§ **Problem requirements**:
Reproduce, exactly and in full, only the lines below from the one containing "21: (364, 437)" through the one containing "48: (137, 396)".

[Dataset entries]

▼

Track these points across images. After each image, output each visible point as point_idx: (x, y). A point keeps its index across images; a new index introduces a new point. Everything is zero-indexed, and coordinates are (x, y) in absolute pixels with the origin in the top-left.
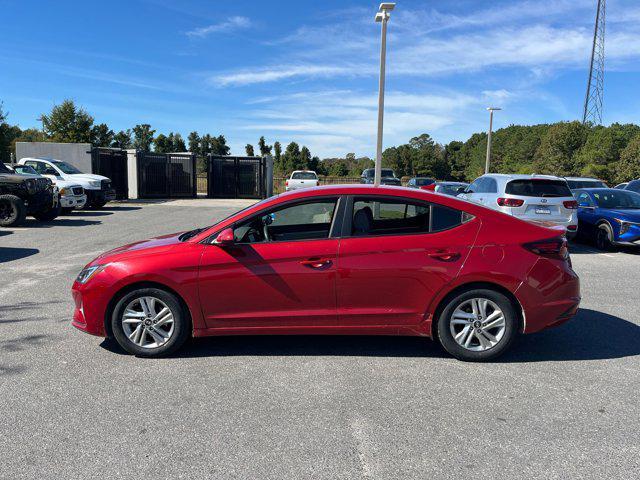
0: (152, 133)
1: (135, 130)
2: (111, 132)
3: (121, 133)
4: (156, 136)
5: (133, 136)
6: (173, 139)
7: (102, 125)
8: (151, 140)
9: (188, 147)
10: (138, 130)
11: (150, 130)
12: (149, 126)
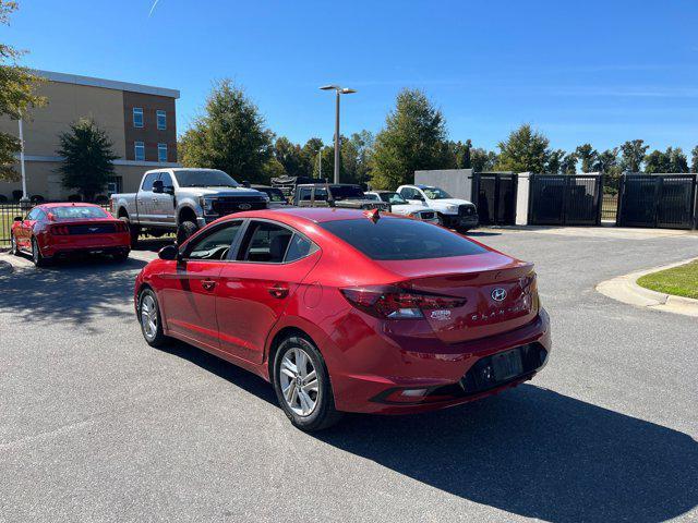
0: (644, 150)
1: (623, 148)
2: (595, 153)
3: (606, 153)
4: (648, 153)
5: (620, 155)
6: (671, 156)
7: (585, 146)
8: (641, 159)
9: (690, 164)
10: (627, 148)
11: (643, 146)
12: (641, 142)
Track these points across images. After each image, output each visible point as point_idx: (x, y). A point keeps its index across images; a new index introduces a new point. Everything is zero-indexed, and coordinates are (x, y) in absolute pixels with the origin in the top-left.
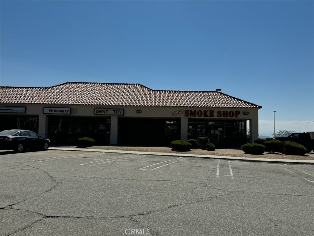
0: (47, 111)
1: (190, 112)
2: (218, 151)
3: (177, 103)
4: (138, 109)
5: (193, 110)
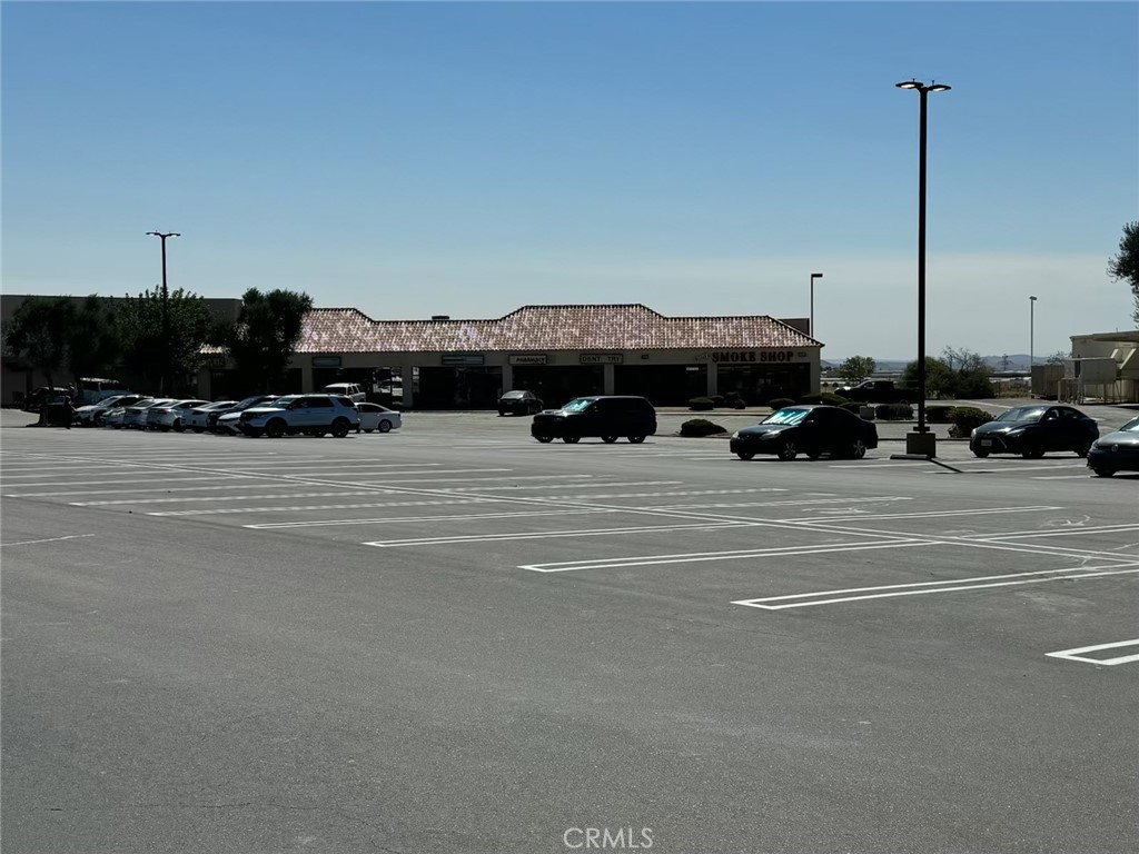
0: (514, 360)
3: (702, 343)
4: (644, 353)
5: (725, 352)
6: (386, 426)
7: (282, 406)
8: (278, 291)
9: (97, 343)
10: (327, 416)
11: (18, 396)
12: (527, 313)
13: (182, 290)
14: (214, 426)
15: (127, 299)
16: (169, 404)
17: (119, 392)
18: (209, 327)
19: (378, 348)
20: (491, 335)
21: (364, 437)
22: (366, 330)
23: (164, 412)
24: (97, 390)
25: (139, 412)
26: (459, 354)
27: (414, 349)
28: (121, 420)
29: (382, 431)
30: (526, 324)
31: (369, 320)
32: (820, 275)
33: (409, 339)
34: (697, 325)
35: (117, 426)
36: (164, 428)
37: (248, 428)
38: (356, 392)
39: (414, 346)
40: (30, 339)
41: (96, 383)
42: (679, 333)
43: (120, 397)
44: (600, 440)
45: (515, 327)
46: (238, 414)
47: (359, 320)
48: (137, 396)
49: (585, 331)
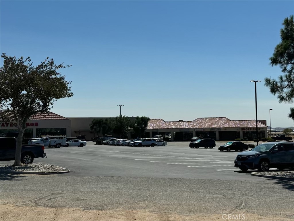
0: (196, 130)
1: (243, 129)
2: (249, 141)
3: (239, 126)
4: (225, 128)
5: (244, 128)
6: (164, 145)
7: (141, 141)
8: (143, 117)
9: (107, 128)
10: (150, 143)
11: (92, 138)
12: (199, 119)
13: (125, 116)
14: (129, 145)
15: (114, 118)
16: (121, 140)
17: (112, 137)
18: (130, 123)
19: (166, 128)
20: (191, 124)
21: (159, 147)
22: (163, 124)
23: (120, 142)
24: (107, 137)
25: (115, 142)
26: (184, 129)
27: (174, 128)
28: (111, 144)
29: (163, 146)
30: (199, 122)
31: (164, 121)
32: (272, 109)
33: (173, 126)
34: (238, 122)
35: (111, 145)
36: (120, 145)
37: (135, 145)
38: (161, 137)
39: (174, 127)
40: (95, 127)
41: (107, 136)
42: (234, 124)
43: (112, 139)
44: (204, 148)
45: (196, 123)
46: (133, 143)
47: (162, 121)
48: (115, 139)
49: (212, 124)
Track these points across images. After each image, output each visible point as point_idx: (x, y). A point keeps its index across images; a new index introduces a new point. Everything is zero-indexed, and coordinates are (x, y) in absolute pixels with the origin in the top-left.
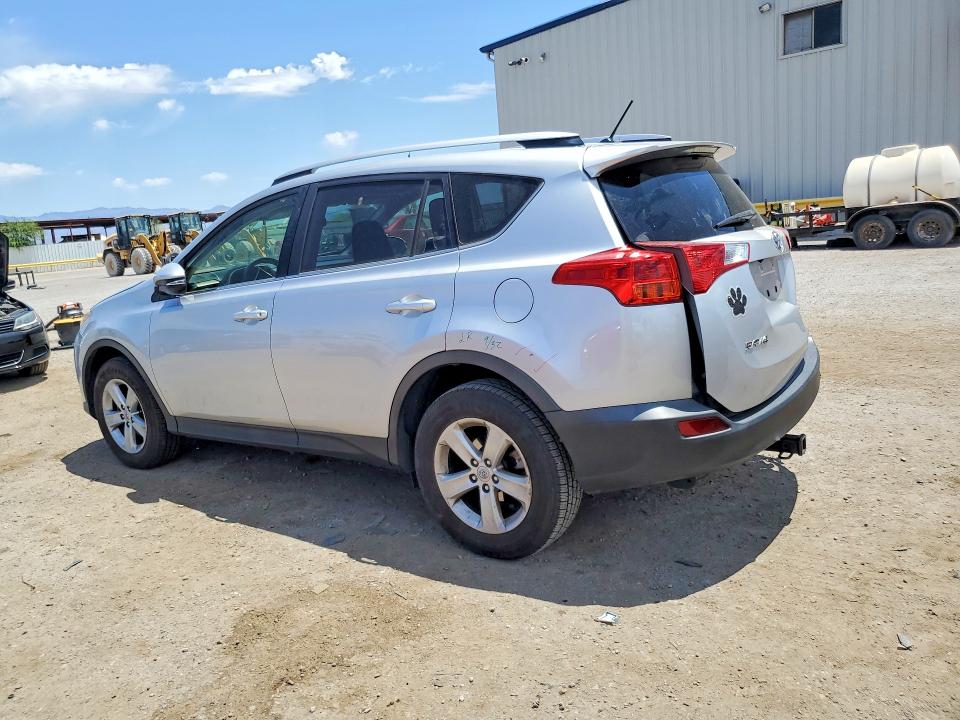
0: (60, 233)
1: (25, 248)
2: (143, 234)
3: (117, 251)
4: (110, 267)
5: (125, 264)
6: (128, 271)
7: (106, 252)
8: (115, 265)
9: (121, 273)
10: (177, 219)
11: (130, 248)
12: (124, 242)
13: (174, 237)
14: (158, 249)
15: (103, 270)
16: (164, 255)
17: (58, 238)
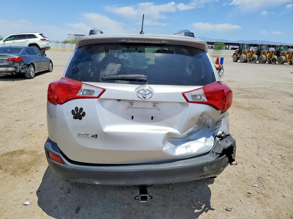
0: (231, 47)
1: (219, 50)
2: (246, 50)
3: (237, 54)
4: (234, 59)
5: (238, 58)
6: (239, 61)
7: (234, 54)
8: (235, 59)
9: (236, 61)
10: (260, 46)
11: (241, 54)
12: (240, 52)
13: (257, 52)
14: (249, 55)
15: (232, 59)
16: (250, 58)
17: (230, 48)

▲

§ **Completed exercise**:
21: (364, 437)
22: (366, 330)
23: (164, 412)
24: (97, 390)
25: (139, 412)
26: (459, 354)
27: (414, 349)
28: (121, 420)
29: (382, 431)
30: (526, 324)
31: (369, 320)
32: (820, 275)
33: (409, 339)
34: (697, 325)
35: (117, 426)
36: (164, 428)
37: (248, 428)
38: (356, 392)
39: (414, 346)
40: (30, 339)
41: (96, 383)
42: (679, 333)
43: (120, 397)
44: (600, 440)
45: (515, 327)
46: (238, 414)
47: (359, 320)
48: (137, 396)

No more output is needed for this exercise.